Los chinos descubren los cubiertos normales

Desde el Mundo Today
La ciudadanía china vive con euforia la reciente llegada a su país de los cubiertos occidentales después de que, burlando los controles de la censura gubernamental, una pareja lograra comprar cuatro pares de cuchillos y tenedores en Internet. “No soporto los viajes pero llevo más de veinte años yendo al otro lado del mundo solo para descansar de estos malditos palillos y comer como una persona”, confesaba un testimonio en Shangai. Hasta ahora, los chinos solo podían acceder a los cubiertos cuando salían del país y luego no podían traerlos consigo a causa de los controles en los aeropuertos y de las restricciones de su propio gobierno, que temía que la población se clavara los cubiertos en el pecho. “Ya costó que quitaran las protecciones de los enchufes por miedo a que metiéramos los dedos en ellos. Espero que ahora se den cuenta de que sabemos usar los cuchillos para comer sin cortarnos ni nada”, insiste el testimonio. El presidente de la República Popular, Hu Jintao, pide a los chinos “que devuelvan inmediatamente estos instrumentos”.

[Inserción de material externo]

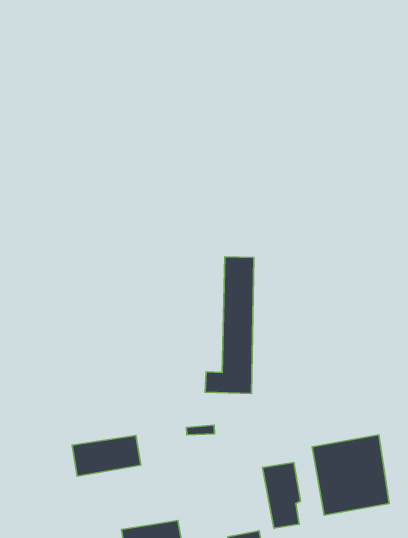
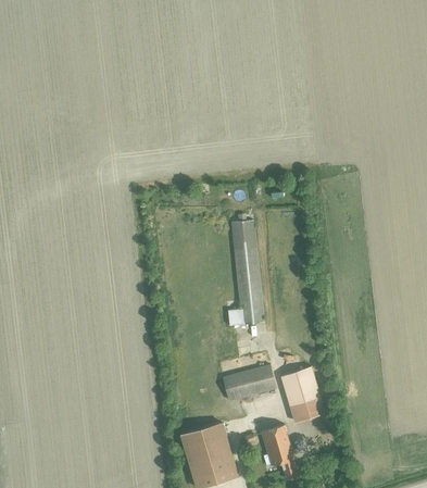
building: [312,435,389,515] -> none
building: [72,436,141,476] -> [223,364,276,400]

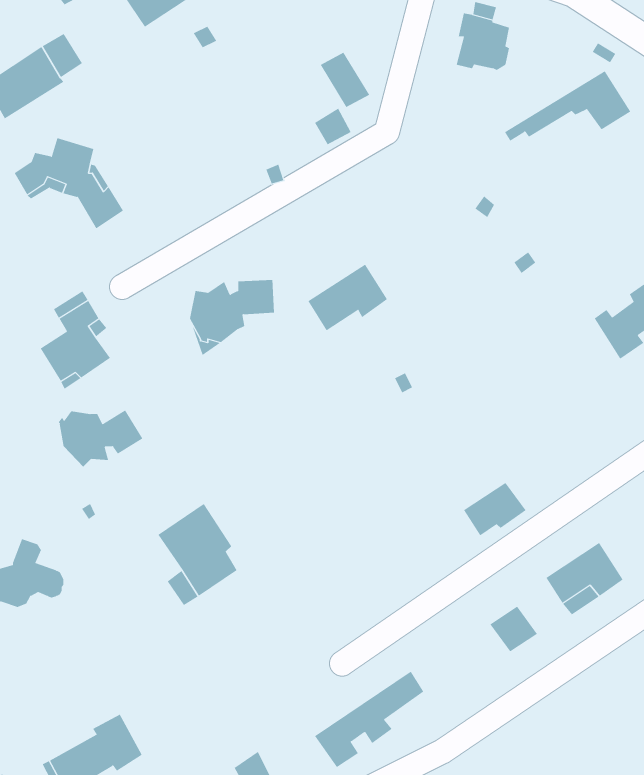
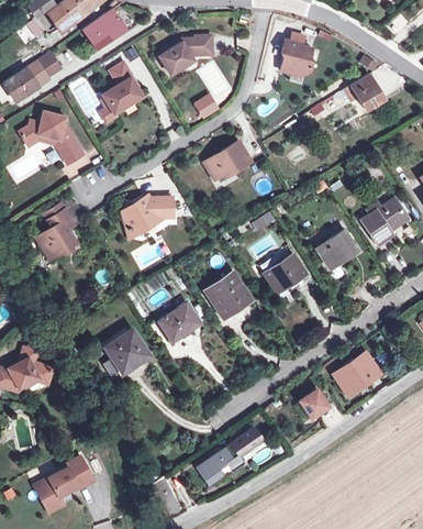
building: none -> [160,38,213,77]
building: none -> [103,64,144,117]
building: [308,264,388,331] -> [204,141,252,180]
building: none -> [314,231,356,268]
building: [58,410,143,468] -> none
building: none -> [207,274,249,313]
building: none -> [159,304,200,341]
building: [463,482,526,536] -> [265,256,302,288]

Pese a las amenazas de la autoridad, que interpreta el suceso como “una amenaza y un insulto a nuestra milenaria tradición”, varias empresas chinas han tomado como modelo los ejemplares llegados de Occidente y están fabricando sus propios cubiertos. “La demanda nos desborda. La gente está arrojando los palillos chinos por las ventanas en señal de protesta y pide comer normal. Incluso hay quien solicita un buen filete seguido de café, copa y puro”, explica uno de estos fabricantes clandestinos.

El furor que han provocado los cubiertos en China parece imparable pero Hu Jintao sigue empeñado en reprimir “el vergonzoso neoimperialismo occidental” y, para ello, su gobierno está distribuyendo entre la ciudadanía fotografías retocadas de niños con tenedores y cuchillos clavados en varias partes del cuerpo. “No nos asustan. Que coman ellos con estos palillos de mierda”, sentenciaba una ciudadana tras probar los cubiertos por primera vez. “Y ya que estamos, la ceremonia del té también es una puta mierda. Una cosa es tomarse un té como todo el mundo y otra hacer el capullo tumbadito en el suelo”, insiste la mujer.